Ah I see, that makes sense. Are the chains prone to letting go?

Any how, I put it all back together this morning with the donor parts and it runs a treat, the top end is defo a lot quieter but it still has this "clack, clack, clack" noise, difficult to describe.

It sounds worse from underneath or standing by the drivers door and if I slacken off no.2 injector pipe it sounds quieter, i've swapped out no.2 injector to see if it was that but alas no.

It doesn't sound like big ends and the oil light goes out tout suite, piston or rings maybe??? seems to get worse as it warms up.

Any ideas anyone?

Do you not have a stethoscope to pin it down? Maybe piston slap. But broken rings make a sort of ticking noise on a diesel.
 
Do you not have a stethoscope to pin it down? Maybe piston slap. But broken rings make a sort of ticking noise on a diesel.

Thanks for the reply.

Just the trusty screwdriver, may have to order a stethoscope. I'm leaning towards a piston problem, either slap, a broken ring or skirt, will drop the sump and have a look then whip the head off i suppose.

Would you get piston slap on just one cylinder do you think?
 
Thanks for the reply.

Just the trusty screwdriver, may have to order a stethoscope. I'm leaning towards a piston problem, either slap, a broken ring or skirt, will drop the sump and have a look then whip the head off i suppose.

Would you get piston slap on just one cylinder do you think?
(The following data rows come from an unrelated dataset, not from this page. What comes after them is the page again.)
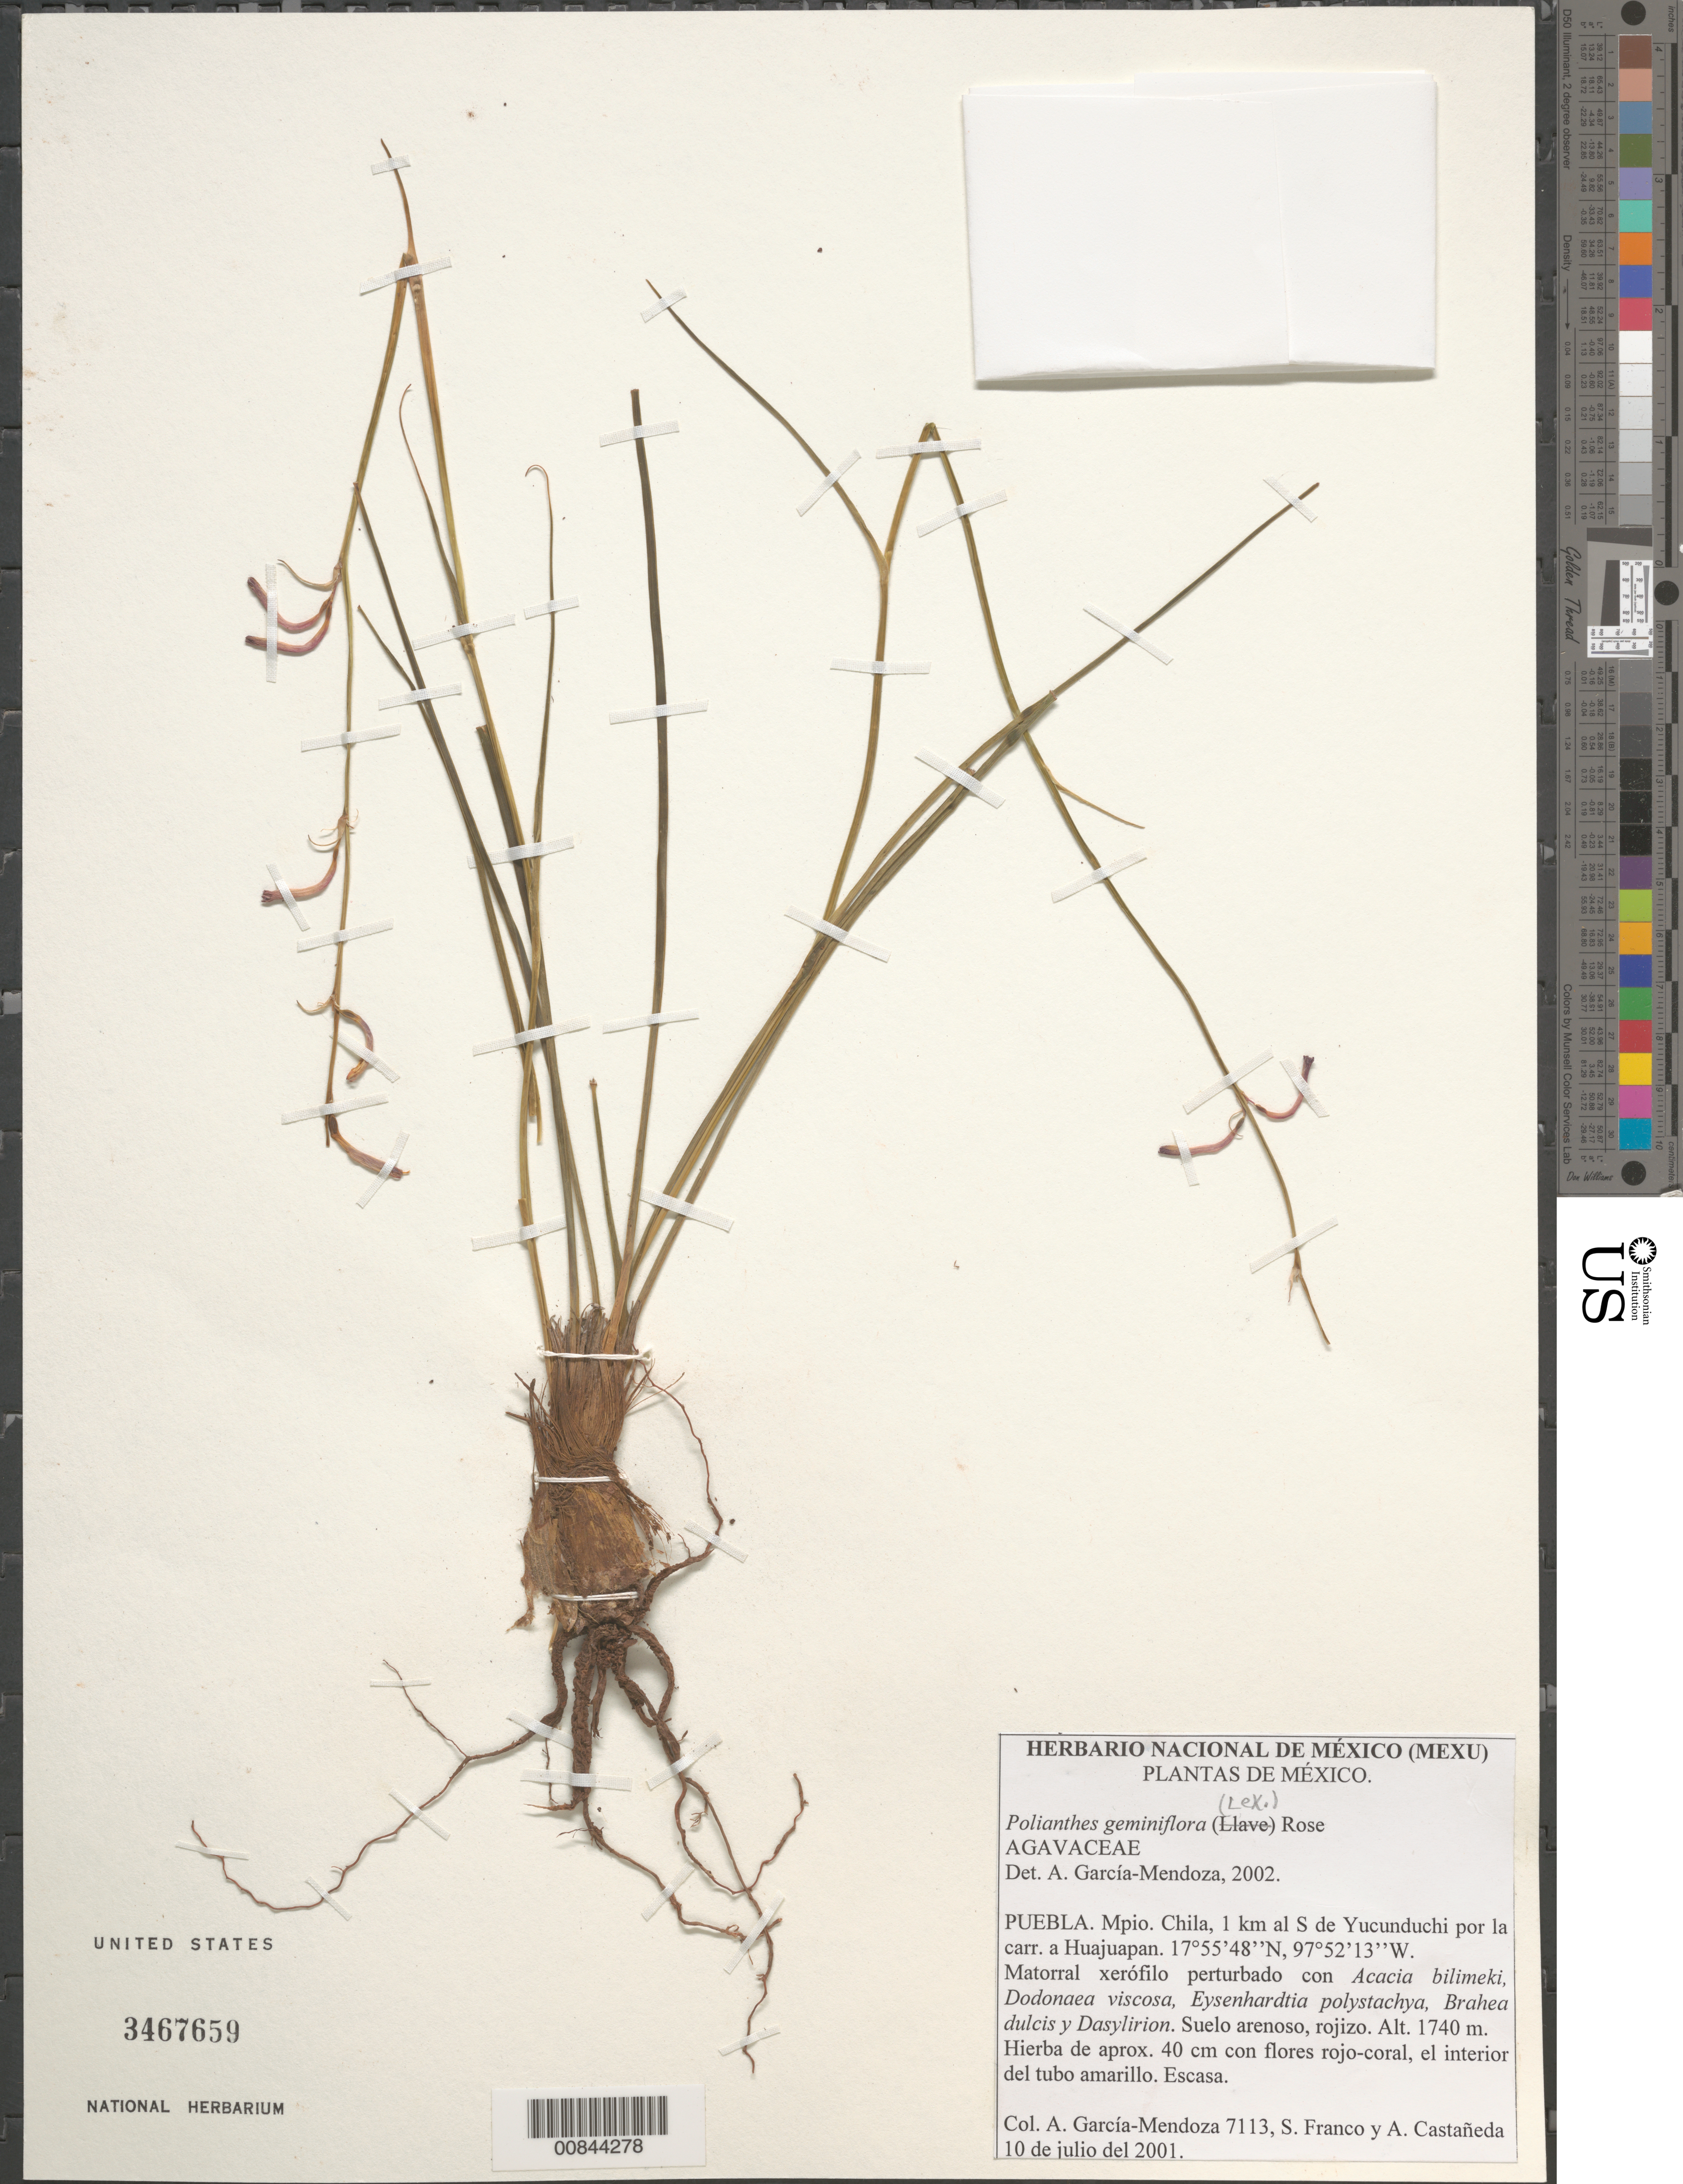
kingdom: Plantae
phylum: Tracheophyta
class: Liliopsida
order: Asparagales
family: Asparagaceae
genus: Polianthes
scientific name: Polianthes geminiflora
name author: (Lex.) Rose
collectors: A. García-Mendoza, S. Franco & A. Castañeda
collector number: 7113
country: Mexico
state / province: Puebla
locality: Chila, S of Yucunduchi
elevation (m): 1740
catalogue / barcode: US 3467659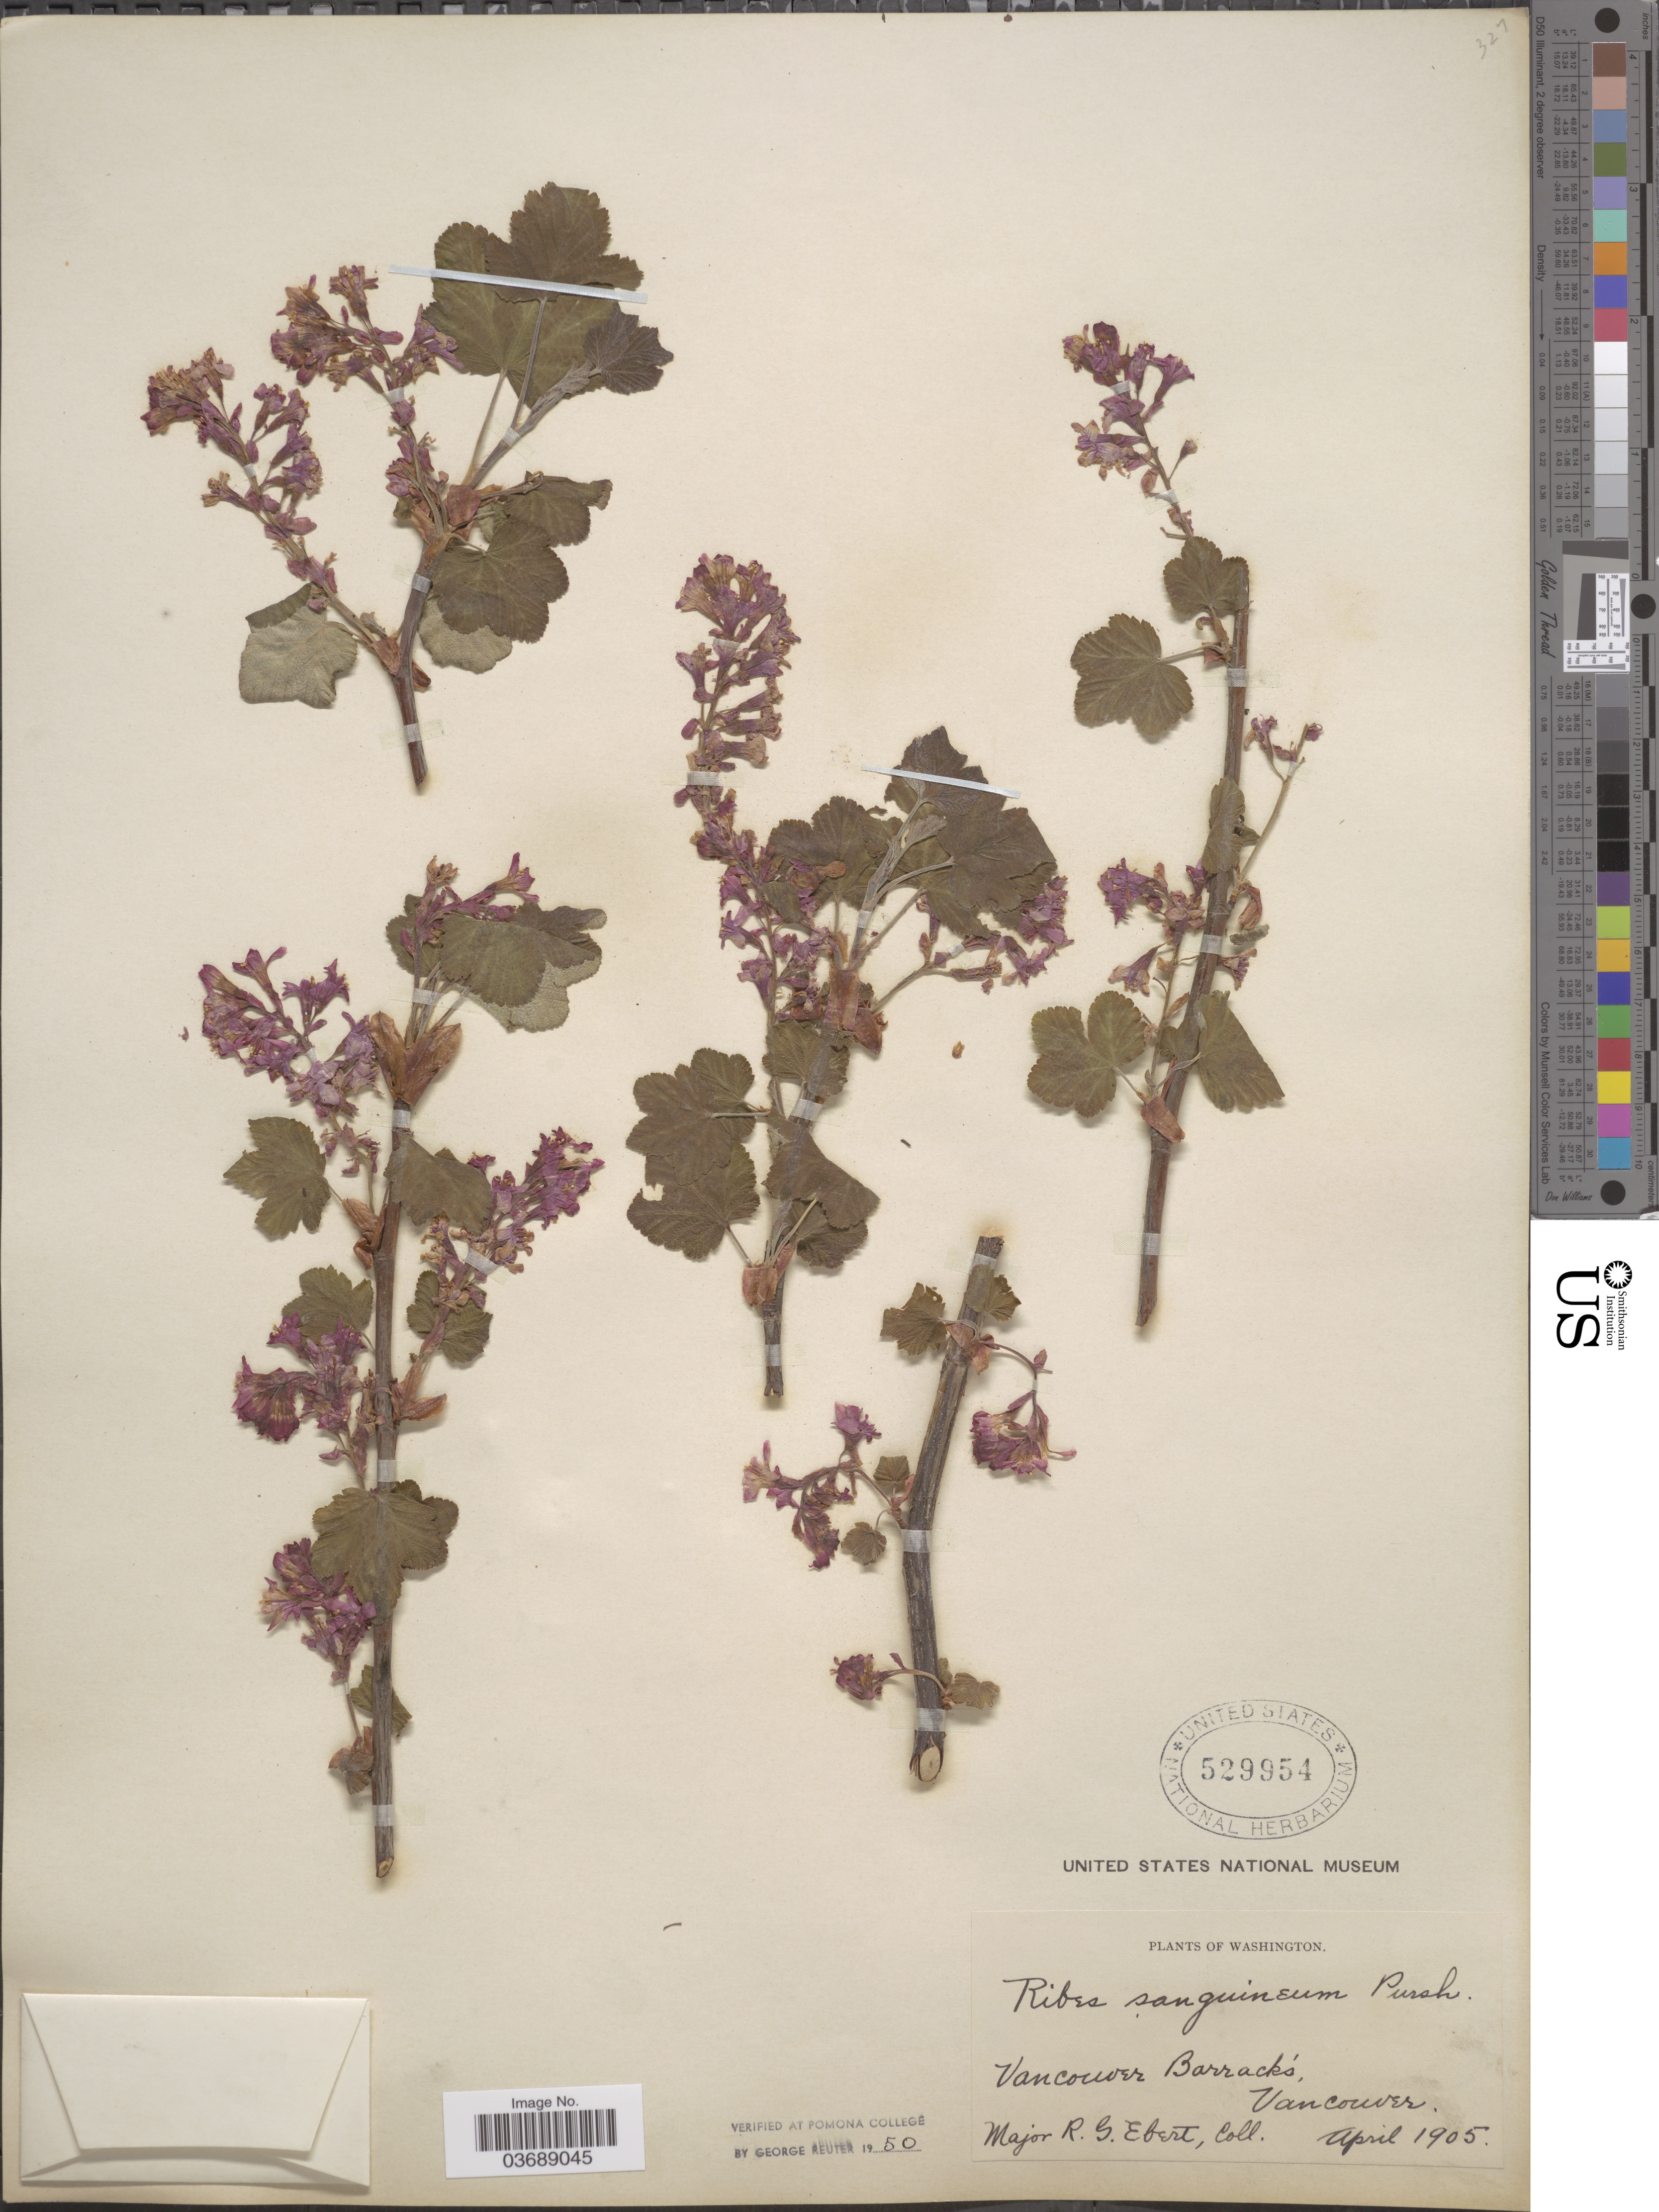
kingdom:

Not usual for one piston to wear more than the rest. A broken ring will usually tinkle when pulling rather like a pink on a petrol engine. If you are doing that new chains maybe an idea.
 
Not usual for one piston to wear more than the rest. A broken ring will usually tinkle when pulling rather like a pink on a petrol engine. If you are doing that new chains maybe an idea.

Sorry its been awhile and I still haven't looked any further in to this problem, not had the time due to work.

Any how, it does sound a bit worse under load but more severe than a petrol pink, like I get on my series 1 sometimes.

I've been offered another P38 DT 96MY with a good engine, its an auto where as mines a manual, its got a few bits missing such as eas comp and the becm.

I haven't looked at it yet so no idea of condition but the guy said i can hear it running, they are an indy LR specialist who are shutting shop so presume he has a spare becm to put on to start it.

He's asking 1000€ delivered, sound about right or too much?
 
Sorry its been awhile and I still haven't looked any further in to this problem, not had the time due to work.

Any how, it does sound a bit worse under load but more severe than a petrol pink, like I get on my series 1 sometimes.

I've been offered another P38 DT 96MY with a good engine, its an auto where as mines a manual, its got a few bits missing such as eas comp and the becm.

I haven't looked at it yet so no idea of condition but the guy said i can hear it running, they are an indy LR specialist who are shutting shop so presume he has a spare becm to put on to start it.

He's asking 1000€ delivered, sound about right or too much?

What you pay is up to you, but i don't think you can just slap any BECM in to start it. That will need diagnostics to set up. Others may know more.